17 Lis The Over-Soul
„Artysta jak Bóg – Stwórca jest wewnątrz dzieła, czy poza nim czy obok, czy nad nim, niewidzialny, wyszlachetniony przez oderwanie się od zewnętrznego świata.” /J. Joyce, „Portret Artysty czasów młodości”/
Bycie stwórcą to nie lada wyzwanie. W wyznaniu Joyce’a jednak nie ma nic niemożliwego, nieosiągalnego w perspektywie artystycznego doświadczania przemian świata zmaterializowanego w dziele sztuki. Gdyby przecież twór artystyczny tlił się wyłącznie bezosobowym tchnieniem Absolutu, wówczas jego siła perswazji byłaby ograniczona przez stateczną bezosobowość wyrazu. Nie ma nic bardziej ekskluzywnego niż personifikacja. Bóg – człowiek. Moc ze słabości. Odczytujemy bowiem świat poprzez pryzmat dostępnych nam w naturalny sposób bodźców, które ożywiają każde nasze pozornie błahe doświadczenie i tak oto stajemy wewnątrz każdego dzieła, choćby było ono najbardziej prozaicznym zanurzeniem się w codzienności.

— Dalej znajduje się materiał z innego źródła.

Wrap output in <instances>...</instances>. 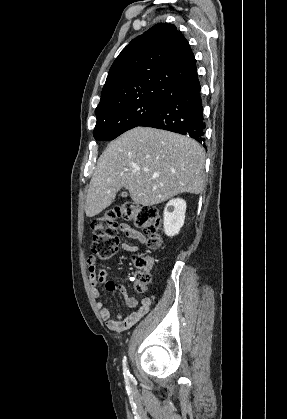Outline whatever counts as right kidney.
<instances>
[{
  "instance_id": "ca27d5eb",
  "label": "right kidney",
  "mask_w": 287,
  "mask_h": 419,
  "mask_svg": "<svg viewBox=\"0 0 287 419\" xmlns=\"http://www.w3.org/2000/svg\"><path fill=\"white\" fill-rule=\"evenodd\" d=\"M186 202L176 198L170 200L164 209V232L167 236H175L184 225Z\"/></svg>"
}]
</instances>
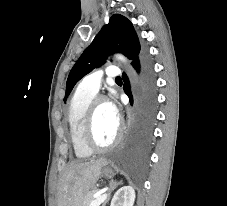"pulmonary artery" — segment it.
I'll use <instances>...</instances> for the list:
<instances>
[{"mask_svg":"<svg viewBox=\"0 0 227 206\" xmlns=\"http://www.w3.org/2000/svg\"><path fill=\"white\" fill-rule=\"evenodd\" d=\"M120 73L121 72L118 67L108 66L104 71L98 70L84 77L79 85V88L84 91L96 94L100 89L104 75H106L108 78H116L120 76Z\"/></svg>","mask_w":227,"mask_h":206,"instance_id":"obj_1","label":"pulmonary artery"}]
</instances>
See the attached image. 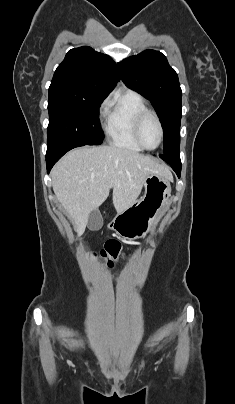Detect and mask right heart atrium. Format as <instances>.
I'll return each instance as SVG.
<instances>
[{"label":"right heart atrium","mask_w":235,"mask_h":404,"mask_svg":"<svg viewBox=\"0 0 235 404\" xmlns=\"http://www.w3.org/2000/svg\"><path fill=\"white\" fill-rule=\"evenodd\" d=\"M108 106H109V101H108V99H105L99 106L100 113L104 114L107 111Z\"/></svg>","instance_id":"right-heart-atrium-1"}]
</instances>
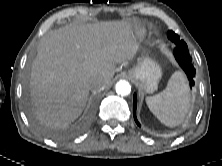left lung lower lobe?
I'll list each match as a JSON object with an SVG mask.
<instances>
[{
    "label": "left lung lower lobe",
    "instance_id": "1",
    "mask_svg": "<svg viewBox=\"0 0 222 166\" xmlns=\"http://www.w3.org/2000/svg\"><path fill=\"white\" fill-rule=\"evenodd\" d=\"M174 56L181 68L186 73L188 80L190 81V86L194 85L193 77L195 76L196 69L194 67V62L192 60V57L189 54L187 45H178L176 44V47L174 49ZM136 106H137V97L136 94H134V100H133V116L136 124L140 126L137 118H136Z\"/></svg>",
    "mask_w": 222,
    "mask_h": 166
}]
</instances>
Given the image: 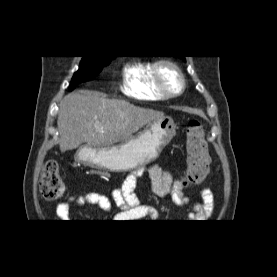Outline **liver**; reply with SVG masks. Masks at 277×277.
I'll use <instances>...</instances> for the list:
<instances>
[{
	"instance_id": "6515ba94",
	"label": "liver",
	"mask_w": 277,
	"mask_h": 277,
	"mask_svg": "<svg viewBox=\"0 0 277 277\" xmlns=\"http://www.w3.org/2000/svg\"><path fill=\"white\" fill-rule=\"evenodd\" d=\"M163 117V112L124 100L107 99L99 92H73L60 103L57 120L60 150H72L83 143L93 147L110 146Z\"/></svg>"
}]
</instances>
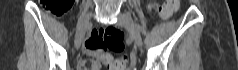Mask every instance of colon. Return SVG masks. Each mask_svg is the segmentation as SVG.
<instances>
[{
	"mask_svg": "<svg viewBox=\"0 0 238 70\" xmlns=\"http://www.w3.org/2000/svg\"><path fill=\"white\" fill-rule=\"evenodd\" d=\"M179 3V0H167L162 7H159L155 2H152L148 9L153 16L158 13L162 16H168L178 9ZM44 6L51 14L62 16L70 8L71 0H45ZM94 36L101 50L121 51L124 48L122 42L124 33L115 27L100 29L94 33ZM106 64L109 70H124L126 60L124 58L110 59Z\"/></svg>",
	"mask_w": 238,
	"mask_h": 70,
	"instance_id": "obj_1",
	"label": "colon"
}]
</instances>
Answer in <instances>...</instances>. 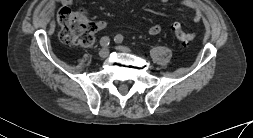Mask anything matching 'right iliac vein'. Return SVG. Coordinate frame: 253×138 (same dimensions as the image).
<instances>
[{"instance_id": "63e3f726", "label": "right iliac vein", "mask_w": 253, "mask_h": 138, "mask_svg": "<svg viewBox=\"0 0 253 138\" xmlns=\"http://www.w3.org/2000/svg\"><path fill=\"white\" fill-rule=\"evenodd\" d=\"M108 55H109V49L106 48V47L101 49L100 52H99V56L101 58H106V57H108Z\"/></svg>"}]
</instances>
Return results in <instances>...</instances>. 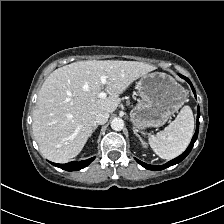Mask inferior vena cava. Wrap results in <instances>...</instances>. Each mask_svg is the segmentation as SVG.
I'll return each mask as SVG.
<instances>
[{"label":"inferior vena cava","mask_w":224,"mask_h":224,"mask_svg":"<svg viewBox=\"0 0 224 224\" xmlns=\"http://www.w3.org/2000/svg\"><path fill=\"white\" fill-rule=\"evenodd\" d=\"M108 118H109L108 112L105 111L99 112L95 116V123L100 125L105 124L108 121Z\"/></svg>","instance_id":"obj_1"}]
</instances>
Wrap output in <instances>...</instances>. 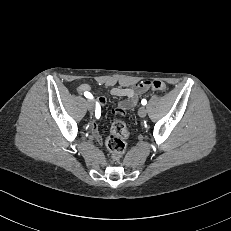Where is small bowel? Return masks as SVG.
<instances>
[{"mask_svg":"<svg viewBox=\"0 0 231 231\" xmlns=\"http://www.w3.org/2000/svg\"><path fill=\"white\" fill-rule=\"evenodd\" d=\"M148 86V82L136 84L133 87H113L108 93L114 97H121L123 100L118 104L117 108L112 111L113 114H124L127 110L131 109L137 104L138 95L142 93ZM78 91L89 92L91 91V87L89 84L82 83L78 86ZM97 105L100 107L103 106L106 102V98L104 96H99L96 98ZM99 117H96L98 119ZM90 129L93 137L98 141L102 142V137L99 133L98 126L96 120H92L90 123Z\"/></svg>","mask_w":231,"mask_h":231,"instance_id":"1","label":"small bowel"}]
</instances>
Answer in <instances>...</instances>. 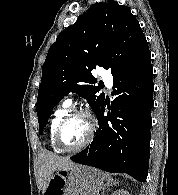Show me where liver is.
I'll return each mask as SVG.
<instances>
[{"label": "liver", "mask_w": 178, "mask_h": 195, "mask_svg": "<svg viewBox=\"0 0 178 195\" xmlns=\"http://www.w3.org/2000/svg\"><path fill=\"white\" fill-rule=\"evenodd\" d=\"M77 166L67 157H61L49 152H42L40 154V182L41 189L44 193L47 189L54 172L59 170H70Z\"/></svg>", "instance_id": "1"}]
</instances>
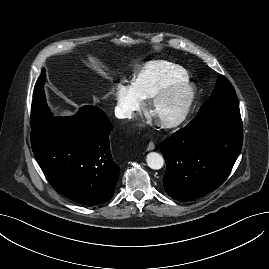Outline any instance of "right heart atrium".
Masks as SVG:
<instances>
[{"label": "right heart atrium", "instance_id": "obj_1", "mask_svg": "<svg viewBox=\"0 0 269 269\" xmlns=\"http://www.w3.org/2000/svg\"><path fill=\"white\" fill-rule=\"evenodd\" d=\"M116 112L121 118L132 119L143 107V99L132 84L120 82L115 87Z\"/></svg>", "mask_w": 269, "mask_h": 269}]
</instances>
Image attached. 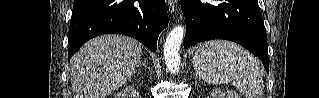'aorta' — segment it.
Masks as SVG:
<instances>
[{
  "instance_id": "aorta-1",
  "label": "aorta",
  "mask_w": 319,
  "mask_h": 98,
  "mask_svg": "<svg viewBox=\"0 0 319 98\" xmlns=\"http://www.w3.org/2000/svg\"><path fill=\"white\" fill-rule=\"evenodd\" d=\"M185 28L183 26H175L168 34L164 44V59L167 68L172 73H176L180 69L179 49L183 41Z\"/></svg>"
}]
</instances>
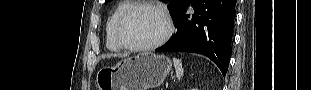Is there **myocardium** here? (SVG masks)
Instances as JSON below:
<instances>
[{
    "instance_id": "myocardium-1",
    "label": "myocardium",
    "mask_w": 311,
    "mask_h": 90,
    "mask_svg": "<svg viewBox=\"0 0 311 90\" xmlns=\"http://www.w3.org/2000/svg\"><path fill=\"white\" fill-rule=\"evenodd\" d=\"M141 8H149L152 9L156 12H158L164 22H165V31L163 35L155 42L148 44V45H143V46H134L129 43H127L124 38L122 37V27L125 23V21L129 18V16L134 13L136 10L141 9ZM174 31V25L172 18L168 11L161 5L152 3V2H139L133 4L131 7H129L125 12L122 13V15L118 18L116 26H115V37L118 42V44L131 52H136V53H143V52H148L151 50H154L160 46H162L164 43L167 42V40L171 37L172 33Z\"/></svg>"
}]
</instances>
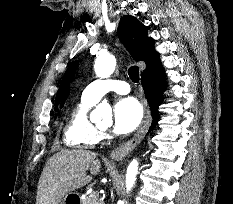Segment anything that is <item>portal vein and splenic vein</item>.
<instances>
[{
	"label": "portal vein and splenic vein",
	"instance_id": "18ae733b",
	"mask_svg": "<svg viewBox=\"0 0 233 204\" xmlns=\"http://www.w3.org/2000/svg\"><path fill=\"white\" fill-rule=\"evenodd\" d=\"M91 195H92L93 197H98V196H99V192H98V191H93V192L91 193Z\"/></svg>",
	"mask_w": 233,
	"mask_h": 204
}]
</instances>
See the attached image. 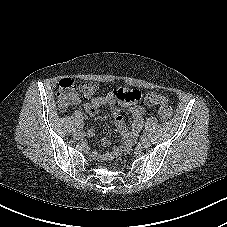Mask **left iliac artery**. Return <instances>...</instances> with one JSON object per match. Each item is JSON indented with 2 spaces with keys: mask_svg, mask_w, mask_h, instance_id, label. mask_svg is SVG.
I'll use <instances>...</instances> for the list:
<instances>
[{
  "mask_svg": "<svg viewBox=\"0 0 227 227\" xmlns=\"http://www.w3.org/2000/svg\"><path fill=\"white\" fill-rule=\"evenodd\" d=\"M145 136H149V133L145 132Z\"/></svg>",
  "mask_w": 227,
  "mask_h": 227,
  "instance_id": "obj_1",
  "label": "left iliac artery"
}]
</instances>
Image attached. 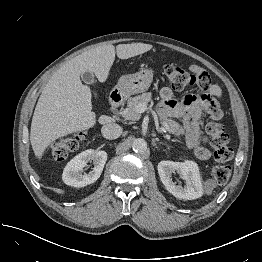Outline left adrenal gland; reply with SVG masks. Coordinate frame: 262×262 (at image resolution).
Returning <instances> with one entry per match:
<instances>
[{
  "instance_id": "obj_1",
  "label": "left adrenal gland",
  "mask_w": 262,
  "mask_h": 262,
  "mask_svg": "<svg viewBox=\"0 0 262 262\" xmlns=\"http://www.w3.org/2000/svg\"><path fill=\"white\" fill-rule=\"evenodd\" d=\"M159 145H166V144H164V143H162V142H159ZM167 146V145H166Z\"/></svg>"
}]
</instances>
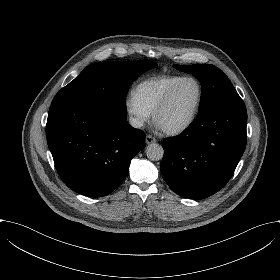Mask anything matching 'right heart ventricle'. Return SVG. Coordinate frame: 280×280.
<instances>
[{"label": "right heart ventricle", "instance_id": "e07e8e85", "mask_svg": "<svg viewBox=\"0 0 280 280\" xmlns=\"http://www.w3.org/2000/svg\"><path fill=\"white\" fill-rule=\"evenodd\" d=\"M180 74L151 77L140 81L133 93L138 101L151 113L163 101L167 93L183 78Z\"/></svg>", "mask_w": 280, "mask_h": 280}]
</instances>
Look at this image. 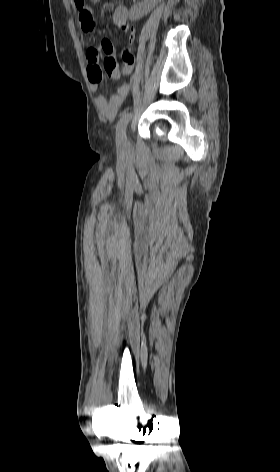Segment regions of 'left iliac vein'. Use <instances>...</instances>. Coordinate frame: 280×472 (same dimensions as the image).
<instances>
[{"label":"left iliac vein","mask_w":280,"mask_h":472,"mask_svg":"<svg viewBox=\"0 0 280 472\" xmlns=\"http://www.w3.org/2000/svg\"><path fill=\"white\" fill-rule=\"evenodd\" d=\"M121 147L125 150V151H129L130 148H131V140H130V137L127 135L125 136V138L121 141Z\"/></svg>","instance_id":"4c4485c4"}]
</instances>
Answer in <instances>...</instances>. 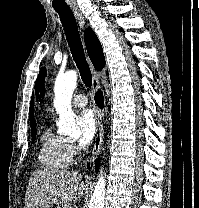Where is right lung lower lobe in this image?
Listing matches in <instances>:
<instances>
[{
    "label": "right lung lower lobe",
    "mask_w": 199,
    "mask_h": 208,
    "mask_svg": "<svg viewBox=\"0 0 199 208\" xmlns=\"http://www.w3.org/2000/svg\"><path fill=\"white\" fill-rule=\"evenodd\" d=\"M95 101L96 104L102 109L103 108V96H102V92L98 91L95 95ZM99 164H100V160L97 159V161L95 162V171L98 172L99 170Z\"/></svg>",
    "instance_id": "98d812e1"
}]
</instances>
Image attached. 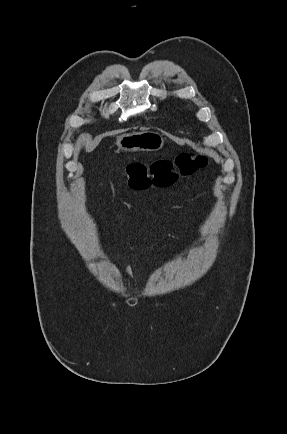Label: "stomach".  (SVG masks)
Here are the masks:
<instances>
[{"label": "stomach", "mask_w": 287, "mask_h": 434, "mask_svg": "<svg viewBox=\"0 0 287 434\" xmlns=\"http://www.w3.org/2000/svg\"><path fill=\"white\" fill-rule=\"evenodd\" d=\"M164 138L154 131L134 132L116 137L115 144L123 151H158L164 146Z\"/></svg>", "instance_id": "obj_1"}]
</instances>
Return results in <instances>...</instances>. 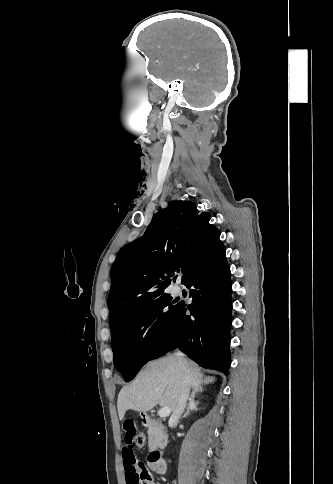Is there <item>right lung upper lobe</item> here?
Instances as JSON below:
<instances>
[{
  "instance_id": "obj_1",
  "label": "right lung upper lobe",
  "mask_w": 333,
  "mask_h": 484,
  "mask_svg": "<svg viewBox=\"0 0 333 484\" xmlns=\"http://www.w3.org/2000/svg\"><path fill=\"white\" fill-rule=\"evenodd\" d=\"M210 218L192 202L171 201L140 238L119 251L111 269L110 329L138 307L166 295L177 269L186 284L209 262L223 245Z\"/></svg>"
}]
</instances>
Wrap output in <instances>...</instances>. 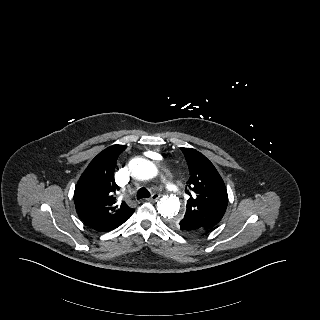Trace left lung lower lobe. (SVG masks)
<instances>
[{"instance_id": "obj_1", "label": "left lung lower lobe", "mask_w": 320, "mask_h": 320, "mask_svg": "<svg viewBox=\"0 0 320 320\" xmlns=\"http://www.w3.org/2000/svg\"><path fill=\"white\" fill-rule=\"evenodd\" d=\"M177 226L178 228H174L173 226L172 228L187 235H195L207 231L204 229L197 228L195 223L191 222L190 220H179Z\"/></svg>"}]
</instances>
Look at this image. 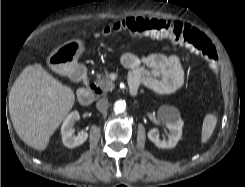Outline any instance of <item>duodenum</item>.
<instances>
[{"label": "duodenum", "instance_id": "410a0bca", "mask_svg": "<svg viewBox=\"0 0 245 187\" xmlns=\"http://www.w3.org/2000/svg\"><path fill=\"white\" fill-rule=\"evenodd\" d=\"M73 76L76 79L82 80L85 83V86L78 89L77 91L76 97L78 102L83 105L91 103L94 100L95 95L98 94L99 92L98 87L89 81L86 71L82 65H79L74 70ZM136 93H132V94H136Z\"/></svg>", "mask_w": 245, "mask_h": 187}]
</instances>
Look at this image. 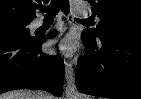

Niemałym zdziwieniem zatem napawa fakt, że ową ekskluzywność w postaci wewnętrznej, głębokiej obecności w dziele tak uparcie pomija się w procesie edukacji młodych muzyków. Wyostrza się wszystkie ich zmysły na konieczność poprawnego obcowania z dziełem. Ostrożnego, nienachalnego, podpartego siłą słów, nie mających przecież stosownej mocy oddziaływania by wprawić w życie niematerializowane hieroglify ludzkiej, dźwiękowej wyobraźni. Za to potęgujących owo tak często słyszane w wykonaniach „wyobcowanie”. Między nimi, a wykonywaną kompozycją.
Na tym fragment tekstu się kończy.